Texto fornecido —
_ _ _ _

Discurso durante a 68ª Sessão Não Deliberativa, no Senado Federal

Associação à homenagem pelo transcurso do Dia do Taquígrafo. Preocupação com a aprovação, na Comissão de Constituição, Justiça e Cidadania, da proposta de emenda à Constituição que reduz a maioridade penal de 18 para 16 anos, tema complexo, que precisa de mais discussão pela sociedade e pelos legisladores brasileiros.

Autor
João Pedro (PT - Partido dos Trabalhadores/AM)
Nome completo: João Pedro Gonçalves da Costa
Casa
Senado Federal
Tipo
Discurso
Resumo por assunto
HOMENAGEM. LEGISLAÇÃO PENAL.:
  • Associação à homenagem pelo transcurso do Dia do Taquígrafo. Preocupação com a aprovação, na Comissão de Constituição, Justiça e Cidadania, da proposta de emenda à Constituição que reduz a maioridade penal de 18 para 16 anos, tema complexo, que precisa de mais discussão pela sociedade e pelos legisladores brasileiros.
Publicação
Publicação no DSF de 09/05/2009 - Página 16327
Assunto
Outros > HOMENAGEM. LEGISLAÇÃO PENAL.
Indexação
  • HOMENAGEM, DIA, TAQUIGRAFO, ELOGIO, RELEVANCIA, PRESTAÇÃO DE SERVIÇO.
  • APREENSÃO, APROVAÇÃO, COMISSÃO DE CONSTITUIÇÃO JUSTIÇA E CIDADANIA, PROPOSTA, EMENDA CONSTITUCIONAL, REDUÇÃO, LIMITE DE IDADE, IMPUTABILIDADE PENAL, DEFESA, AMPLIAÇÃO, DEBATE, POLEMICA, ESCLARECIMENTOS, EXISTENCIA, TRATADO, PROTEÇÃO, DIREITOS HUMANOS, COMPROMETIMENTO, BRASIL, AUXILIO, JUVENTUDE.
  • COMENTARIO, PARTICIPAÇÃO, ADOLESCENTE, CRIME, ALEGAÇÕES, OPINIÃO PUBLICA, INEFICACIA, ESTATUTO DA CRIANÇA E DO ADOLESCENTE, REGISTRO, OCORRENCIA, PUNIÇÃO, NECESSIDADE, MELHORIA, ENTIDADE, RECUPERAÇÃO, MENOR.
  • APRESENTAÇÃO, DADOS, INSTITUTO BRASILEIRO DE GEOGRAFIA E ESTATISTICA (IBGE), SECRETARIA, DESENVOLVIMENTO, NATUREZA SOCIAL, ESTADO DE SÃO PAULO (SP), ORGANIZAÇÃO DAS NAÇÕES UNIDAS (ONU), CONSELHO NACIONAL DOS DIREITOS DA CRIANÇA E DO ADOLESCENTE (CONANDA), DEMONSTRAÇÃO, INFERIORIDADE, RETORNO, PRISÃO, JUVENTUDE, COMPARAÇÃO, ADULTO, SUPERIORIDADE, ADOLESCENTE, VITIMA, VIOLENCIA, DIVULGAÇÃO, CORRELAÇÃO, CRIANÇA, CRIMINOSO, RESIDENCIA, BAIRRO, EXCESSO, CRIME, INEFICACIA, PROPOSIÇÃO, LEGISLAÇÃO, PAIS ESTRANGEIRO, CHIPRE, ESTADOS UNIDOS DA AMERICA (EUA), GRECIA, HAITI, INDIA, INGLATERRA, MARROCOS, NICARAGUA, GRANADA, REDUÇÃO, LIMITE DE IDADE, MAIORIDADE, INFRAÇÃO PENAL, DEFESA, AUXILIO, INCLUSÃO, SOCIEDADE, CIDADANIA, EDUCAÇÃO, OPOSIÇÃO, IMPUTABILIDADE PENAL, POSSIBILIDADE, AMPLIAÇÃO.

_ _ _ _

Ações a realizar —
1 - Segundo o texto fornecido, em que data e em que página do DSF o discurso foi publicado?
2 - Transcreva, sem alterações, o trecho do texto fornecido que se inicia nas palavras "Nome completo: João" e termina após as palavras "PRESTAÇÃO DE SERVIÇO.".
Os dados não têm qualquer papel no que se pede aqui.

_ _ _ _

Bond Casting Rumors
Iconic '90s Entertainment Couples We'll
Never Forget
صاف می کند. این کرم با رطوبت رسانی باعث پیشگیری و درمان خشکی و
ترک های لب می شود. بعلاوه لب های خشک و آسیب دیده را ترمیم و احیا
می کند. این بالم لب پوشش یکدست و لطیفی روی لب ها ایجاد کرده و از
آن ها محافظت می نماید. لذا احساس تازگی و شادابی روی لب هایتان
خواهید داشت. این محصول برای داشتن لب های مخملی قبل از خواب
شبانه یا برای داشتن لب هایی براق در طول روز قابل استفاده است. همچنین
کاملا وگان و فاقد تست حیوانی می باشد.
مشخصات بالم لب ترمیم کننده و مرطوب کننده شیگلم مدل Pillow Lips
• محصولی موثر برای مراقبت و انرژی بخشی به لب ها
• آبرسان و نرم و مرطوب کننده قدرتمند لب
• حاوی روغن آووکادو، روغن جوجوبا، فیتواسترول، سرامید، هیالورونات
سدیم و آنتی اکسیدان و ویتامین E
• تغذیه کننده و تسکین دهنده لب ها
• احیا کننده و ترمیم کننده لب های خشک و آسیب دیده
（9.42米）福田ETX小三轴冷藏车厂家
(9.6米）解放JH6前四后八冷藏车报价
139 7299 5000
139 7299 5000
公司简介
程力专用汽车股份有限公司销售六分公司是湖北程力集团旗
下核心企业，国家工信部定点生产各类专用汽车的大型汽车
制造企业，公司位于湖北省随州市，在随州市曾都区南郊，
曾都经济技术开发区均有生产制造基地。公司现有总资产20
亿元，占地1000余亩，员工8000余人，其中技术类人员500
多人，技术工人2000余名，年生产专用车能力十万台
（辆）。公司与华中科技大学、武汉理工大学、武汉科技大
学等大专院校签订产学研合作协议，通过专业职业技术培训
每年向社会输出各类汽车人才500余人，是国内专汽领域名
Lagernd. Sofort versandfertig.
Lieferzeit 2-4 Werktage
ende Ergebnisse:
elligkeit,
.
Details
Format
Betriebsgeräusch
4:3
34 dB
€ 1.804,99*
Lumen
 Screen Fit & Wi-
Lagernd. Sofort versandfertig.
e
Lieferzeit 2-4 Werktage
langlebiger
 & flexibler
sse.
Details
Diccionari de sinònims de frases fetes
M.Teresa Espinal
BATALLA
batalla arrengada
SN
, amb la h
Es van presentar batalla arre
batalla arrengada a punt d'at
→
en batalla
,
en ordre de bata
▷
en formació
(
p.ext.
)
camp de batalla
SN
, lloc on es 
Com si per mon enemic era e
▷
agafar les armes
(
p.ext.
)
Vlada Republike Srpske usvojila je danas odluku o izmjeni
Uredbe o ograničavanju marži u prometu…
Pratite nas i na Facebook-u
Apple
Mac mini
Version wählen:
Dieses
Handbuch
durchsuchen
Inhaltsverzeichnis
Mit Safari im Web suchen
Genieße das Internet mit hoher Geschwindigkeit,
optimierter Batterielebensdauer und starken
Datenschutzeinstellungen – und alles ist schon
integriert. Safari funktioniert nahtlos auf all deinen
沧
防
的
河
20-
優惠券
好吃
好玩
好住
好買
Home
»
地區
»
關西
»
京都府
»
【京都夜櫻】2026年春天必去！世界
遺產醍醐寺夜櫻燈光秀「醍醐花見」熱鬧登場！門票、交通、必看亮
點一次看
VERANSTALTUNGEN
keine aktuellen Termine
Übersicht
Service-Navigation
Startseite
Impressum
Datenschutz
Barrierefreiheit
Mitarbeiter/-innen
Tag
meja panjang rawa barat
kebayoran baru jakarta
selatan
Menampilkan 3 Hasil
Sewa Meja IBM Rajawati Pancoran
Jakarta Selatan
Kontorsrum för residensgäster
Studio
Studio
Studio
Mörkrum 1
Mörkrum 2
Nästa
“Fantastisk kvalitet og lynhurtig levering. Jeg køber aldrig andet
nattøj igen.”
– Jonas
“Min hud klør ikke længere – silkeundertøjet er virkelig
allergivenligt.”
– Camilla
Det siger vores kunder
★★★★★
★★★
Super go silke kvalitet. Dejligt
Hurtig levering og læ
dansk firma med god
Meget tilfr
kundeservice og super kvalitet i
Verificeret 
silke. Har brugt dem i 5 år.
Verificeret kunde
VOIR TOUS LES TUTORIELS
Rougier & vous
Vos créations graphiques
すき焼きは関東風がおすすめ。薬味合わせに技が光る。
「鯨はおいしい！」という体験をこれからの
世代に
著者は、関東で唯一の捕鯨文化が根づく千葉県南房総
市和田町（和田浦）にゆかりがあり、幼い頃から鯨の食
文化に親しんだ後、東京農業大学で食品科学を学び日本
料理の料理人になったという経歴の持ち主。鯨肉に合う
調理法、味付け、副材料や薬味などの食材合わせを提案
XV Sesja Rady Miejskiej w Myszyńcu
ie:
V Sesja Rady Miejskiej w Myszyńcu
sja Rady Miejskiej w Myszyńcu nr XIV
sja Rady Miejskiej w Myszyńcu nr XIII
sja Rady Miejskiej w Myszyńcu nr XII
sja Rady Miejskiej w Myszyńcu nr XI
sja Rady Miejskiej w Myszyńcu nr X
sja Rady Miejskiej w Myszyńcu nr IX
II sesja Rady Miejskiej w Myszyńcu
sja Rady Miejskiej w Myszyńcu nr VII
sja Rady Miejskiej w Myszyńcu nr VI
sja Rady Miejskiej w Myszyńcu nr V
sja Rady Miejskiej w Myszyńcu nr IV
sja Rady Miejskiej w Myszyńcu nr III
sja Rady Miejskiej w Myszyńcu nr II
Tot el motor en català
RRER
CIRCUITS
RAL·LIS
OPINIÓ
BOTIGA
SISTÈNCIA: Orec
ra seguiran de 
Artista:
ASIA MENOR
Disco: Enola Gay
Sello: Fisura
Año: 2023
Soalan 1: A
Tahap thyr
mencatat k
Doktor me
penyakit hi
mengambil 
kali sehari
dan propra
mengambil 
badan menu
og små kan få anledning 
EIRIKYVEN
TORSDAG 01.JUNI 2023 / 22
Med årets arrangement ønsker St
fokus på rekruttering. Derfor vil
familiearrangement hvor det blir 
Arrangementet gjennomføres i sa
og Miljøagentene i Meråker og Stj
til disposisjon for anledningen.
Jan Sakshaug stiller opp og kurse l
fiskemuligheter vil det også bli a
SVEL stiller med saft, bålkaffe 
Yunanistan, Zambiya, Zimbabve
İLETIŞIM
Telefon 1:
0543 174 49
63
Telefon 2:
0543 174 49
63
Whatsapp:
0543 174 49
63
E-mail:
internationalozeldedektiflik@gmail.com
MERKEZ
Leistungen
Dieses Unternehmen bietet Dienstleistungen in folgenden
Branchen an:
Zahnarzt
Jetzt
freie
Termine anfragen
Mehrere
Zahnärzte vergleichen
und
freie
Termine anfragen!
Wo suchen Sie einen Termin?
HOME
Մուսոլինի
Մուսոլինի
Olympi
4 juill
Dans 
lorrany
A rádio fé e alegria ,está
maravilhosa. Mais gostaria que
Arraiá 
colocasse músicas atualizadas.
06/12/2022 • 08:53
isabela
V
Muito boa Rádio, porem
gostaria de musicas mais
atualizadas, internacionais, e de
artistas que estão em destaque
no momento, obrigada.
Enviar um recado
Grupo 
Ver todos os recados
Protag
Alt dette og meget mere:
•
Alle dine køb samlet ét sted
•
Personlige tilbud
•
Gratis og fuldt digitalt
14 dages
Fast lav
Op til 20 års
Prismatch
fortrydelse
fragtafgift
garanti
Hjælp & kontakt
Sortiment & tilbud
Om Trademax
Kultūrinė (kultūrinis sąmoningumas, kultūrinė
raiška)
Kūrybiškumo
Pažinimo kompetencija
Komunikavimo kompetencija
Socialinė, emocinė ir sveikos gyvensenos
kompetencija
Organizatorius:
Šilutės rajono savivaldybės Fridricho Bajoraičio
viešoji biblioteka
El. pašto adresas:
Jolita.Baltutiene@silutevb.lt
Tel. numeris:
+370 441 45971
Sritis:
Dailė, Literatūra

_ _ _ _

Soluções apresentadas —
1 - Em 09/05/2009, na página 16327.

2 -
Nome completo: João Pedro Gonçalves da Costa
Casa
Senado Federal
Tipo
Discurso
Resumo por assunto
HOMENAGEM. LEGISLAÇÃO PENAL.:
  • Associação à homenagem pelo transcurso do Dia do Taquígrafo. Preocupação com a aprovação, na Comissão de Constituição, Justiça e Cidadania, da proposta de emenda à Constituição que reduz a maioridade penal de 18 para 16 anos, tema complexo, que precisa de mais discussão pela sociedade e pelos legisladores brasileiros.
Publicação
Publicação no DSF de 09/05/2009 - Página 16327
Assunto
Outros > HOMENAGEM. LEGISLAÇÃO PENAL.
Indexação
  • HOMENAGEM, DIA, TAQUIGRAFO, ELOGIO, RELEVANCIA, PRESTAÇÃO DE SERVIÇO.